Michela Rossi, i cavalli passione di una vita
di Luca Ravaglia
L’immagine sembra un quadro. Nella notte di corse all’Ippodromo del Savio, sul lungo rettilineo dei box delle scuderie illuminato da fari che disegnano coni di luce a intermittenza, si affaccia una ragazza che accompagna un cavallo. Si respira l’odore del fieno, si sentono le voci degli altoparlanti che chiamano alla corsa e ci si immerge nel brulicare delle attività di chi non ha un momento da perdere.
La vita delle scuderie è il ritratto di un mondo che ha fatto la storia dell’ippica, che gronda fascino e che si alimenta di passioni. Prima di tutto quelle dei suoi protagonisti, le donne e gli uomini che ogni giorno sussurrano ai cavalli, prendendosi cura di loro come se fossero di famiglia.
Se pensi alle scuderie del ‘Savio’ uno dei nomi in cima alla lista è quello di Michela Rossi, che in questo mondo ci è nata e cresciuta, innamorandosene fin da bambina. "La passione me l’ha trasmessa mio babbo – racconta – il cui ricordo è sempre con me. Sono nata a Fano, sono stata a Bologna e nel mondo dell’ippodromo di Cesena ho conosciuto Salvatore Valentino, l’uomo che è diventato mio marito e col quale ho fatto una famiglia, della quale fa parte anche nostro figlio Antonio, pure lui appassionatissimo di questo mondo". Non è un lavoro, è uno stile di vita, nel quale le ore trascorse insieme ai cavalli non si contano, soprattutto in estate, quando al ‘Savio’ ci sono le Notturne del Trotto. "Abitiamo a Meldola, la sveglia suona prima delle cinque di mattina, in tempo per metterci in macchina e arrivare qui prima che sia troppo caldo.
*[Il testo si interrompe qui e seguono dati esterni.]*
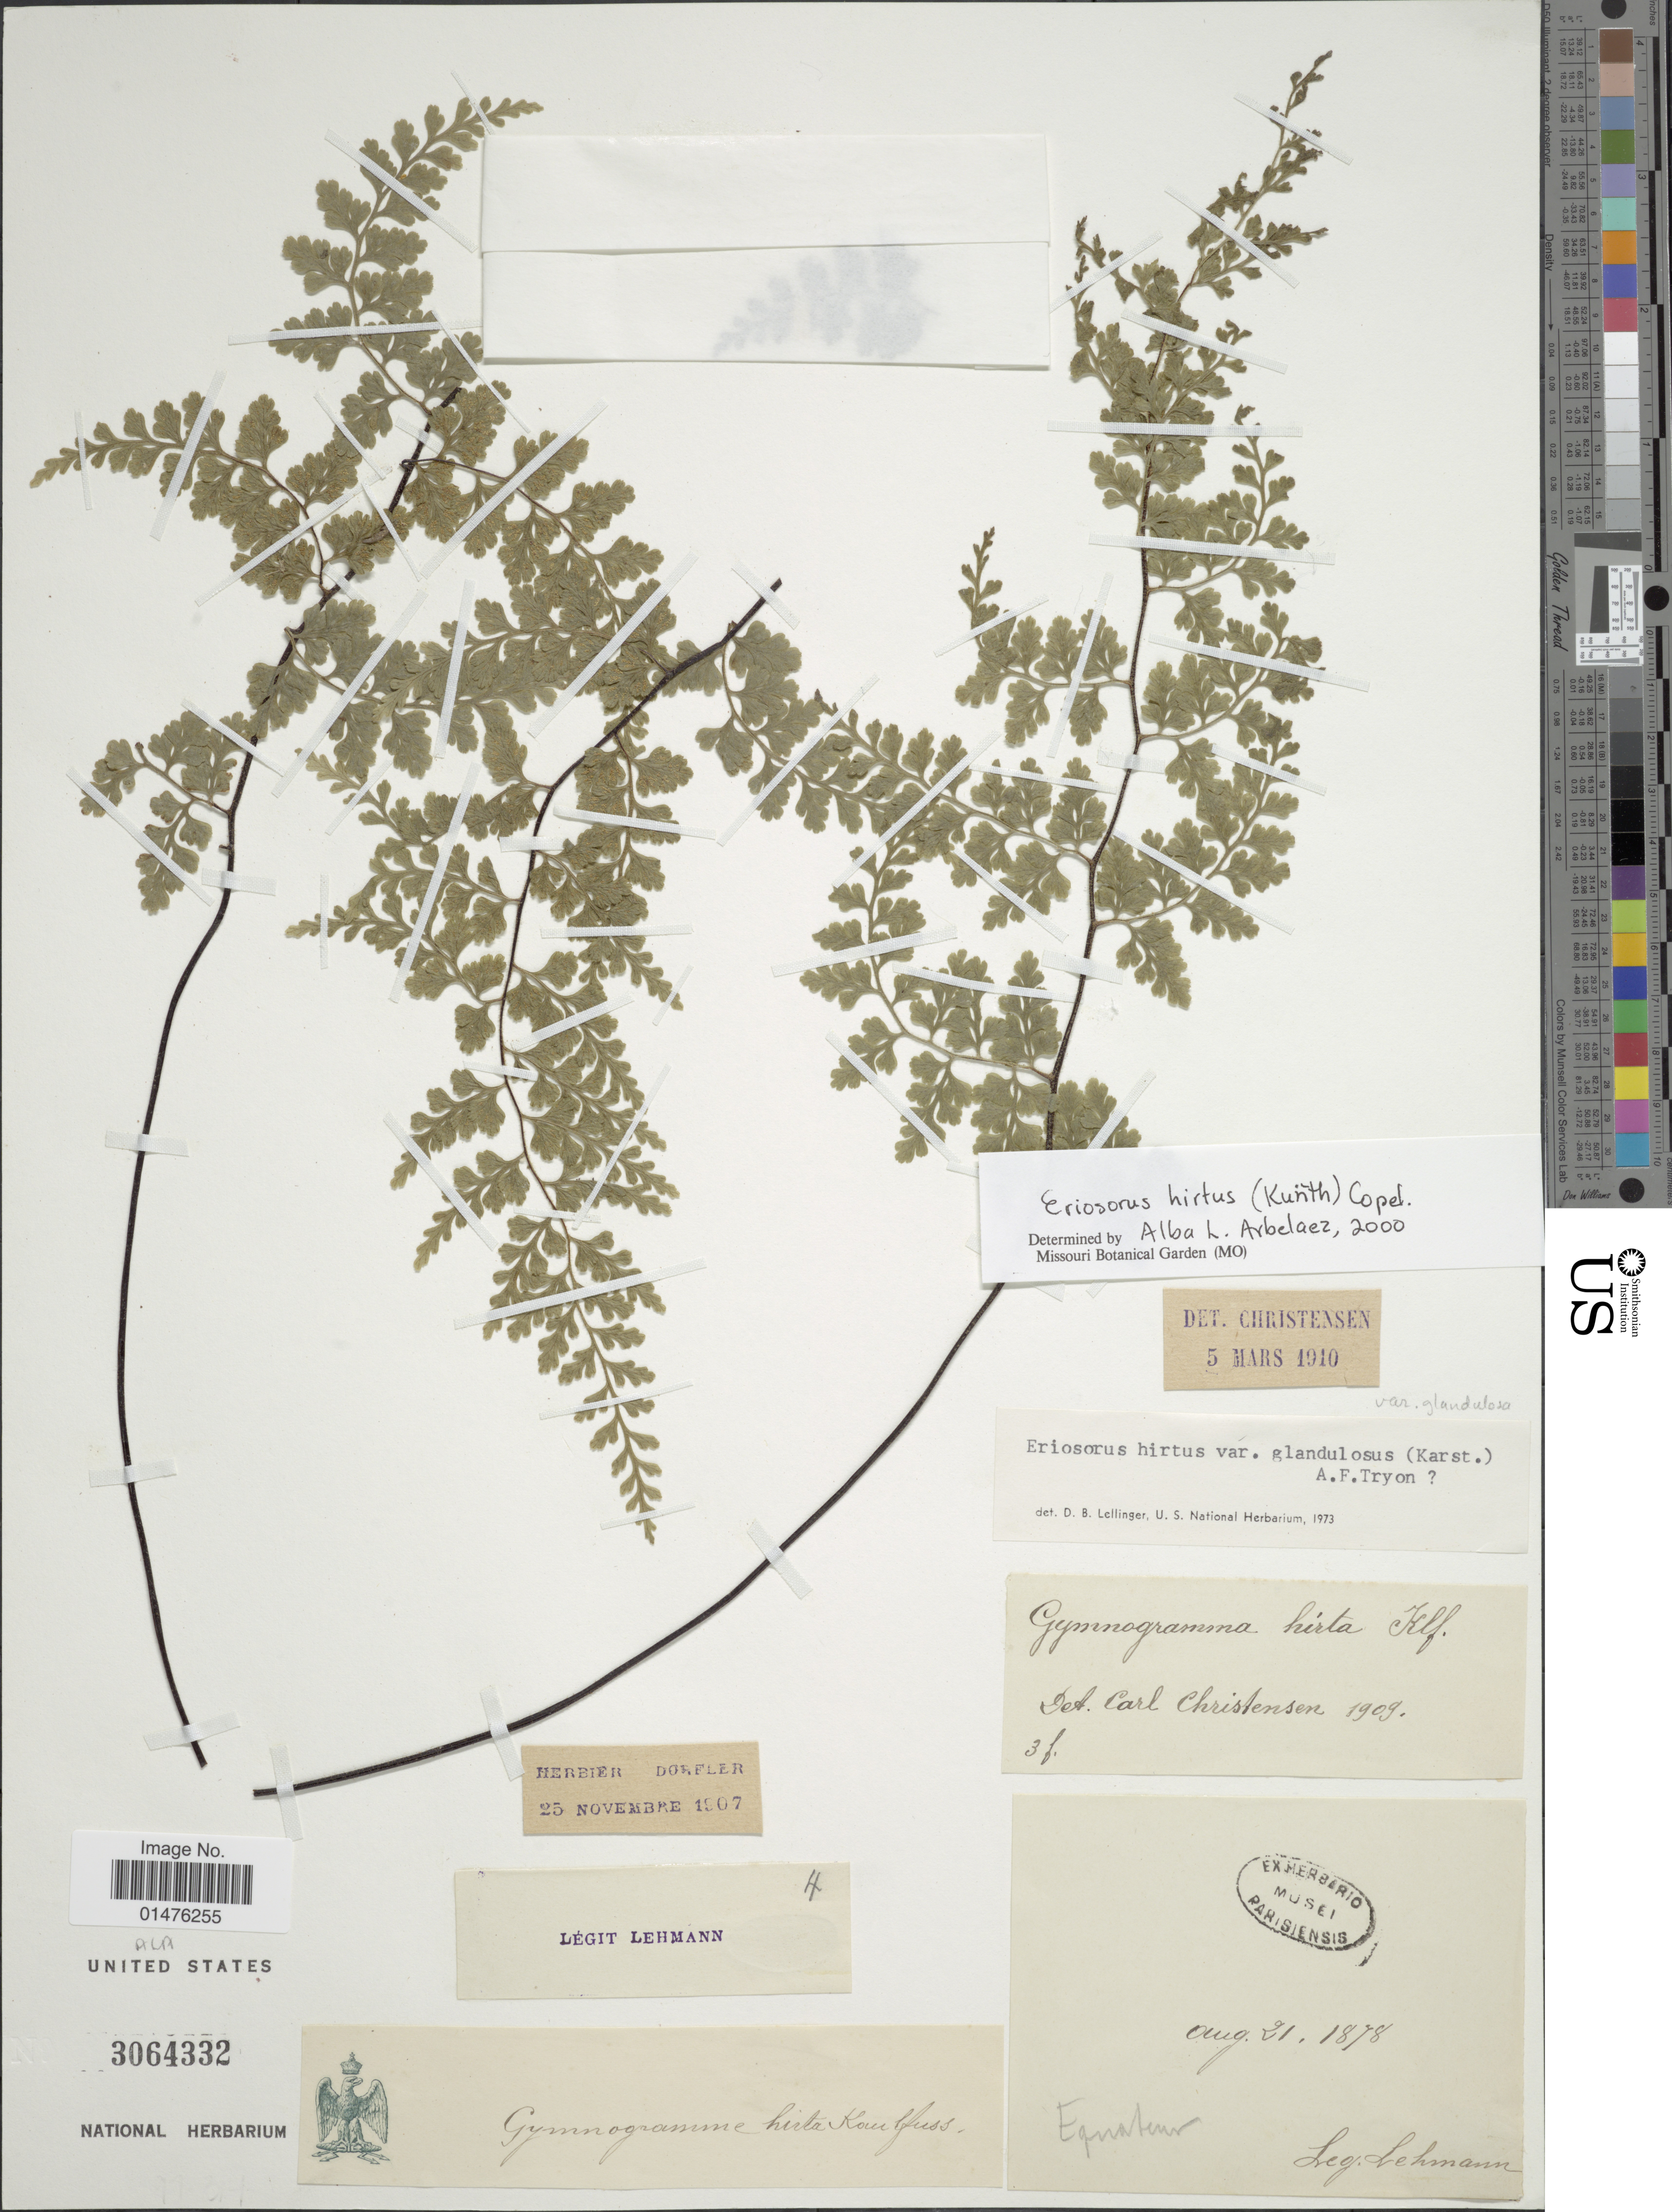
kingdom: Plantae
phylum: Tracheophyta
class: Polypodiopsida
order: Polypodiales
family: Pteridaceae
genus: Jamesonia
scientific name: Jamesonia hirta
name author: (Kunth) Christenh.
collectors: -. Lehmann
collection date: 1878-08-21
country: Ecuador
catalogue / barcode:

Facciamo mangiare i cavalli, puliamo i box e li portiamo a ‘muoversi’. Perché stiamo parlando di atleti che se vengono lasciando fermi soffrono. Con loro c’è un rapporto speciale, per quello che mi riguarda soprattutto coi maschi castroni, che chiedono affetto e attenzioni. Seguono ogni mio movimento, sono intelligenti, ma anche abitudinari, sanno che a ogni gesto ne segue sempre un altro. Compresa l’offerta di uno zuccherino… che non rifiutano mai".
A metà pomeriggio si torna al lavoro, per prepararsi alla serata, che ha un iter tutto suo da seguire e che varia anche in base alle stagioni, perché per esempio in inverno, quando le temperature sono rigide e la pista rischia di ghiacciare, la sveglia suona più tardi e le attività vengono tutte posticipate, contando sull’innalzamento della temperatura nelle ore centrali della giornata. "I cavalli che corrono devono mangiare presto, poi sono da preparare e da ‘vestire’. Bisogna fare in modo che siano pronti al momento giusto, che ovviamente è tassativo. I dettagli fanno la differenza, sia nell’ottica di evitare rischi di infortuni, sia per permettere loro di dare il meglio. Prendiamo questa pista: la conoscono a memoria e noi con loro. Sappiamo se c’è un punto che li può mettere più in difficoltà e invece sfruttiamo le zone nelle quali si trovano più a loro agio. Quando si va in ‘trasferta’ in altri ippodromi è diverso, soprattutto per i cavalli più giovani, con meno esperienza. E poi in quei casi c’è il tema del trasferimento, che gli animali, in particolare quando il viaggio è lungo, non apprezzano mai molto. Amano stare all’aperto, a correre. Quello del ‘Savio’ è il loro mondo ideale. E lo apprezzano molto".
A proposito di giovani, è tempo di puledri: la scuderia Mas (Michela, Antonio, Salvatore) ne conta sei, che sono impegnati con le qualifiche. "C’è ancora più da fare, ma non è un problema, anche perché ogni cavallo è come un figlio, che accompagniamo per tanti anni. Non possiamo tenere tutti sempre con noi e dunque quando termina il periodo delle corse li cediamo, mettendo sempre in prima fila il loro benessere. Perché non ci sono storie che tengano, i cavalli sono animali speciali, coi quali si creano rapporti di fiducia reciproca che spesso non si riescono a creare nemmeno tra persone".
Il tempo passa e il tempo in scuderia non è mai abbastanza. Serve salutare e salire in sulky, perché la sgambata mattutina non può aspettare. "Passo da lì – abbozza un cenno – e vado in pista. Quando passo butto l’occhio nel punto in cui per anni ho incontrato lo sguardo di mio babbo, che sceglieva sempre lo stesso posto dove piazzarsi. Quello sguardo ora non c’è più. Ma resterà per sempre con me".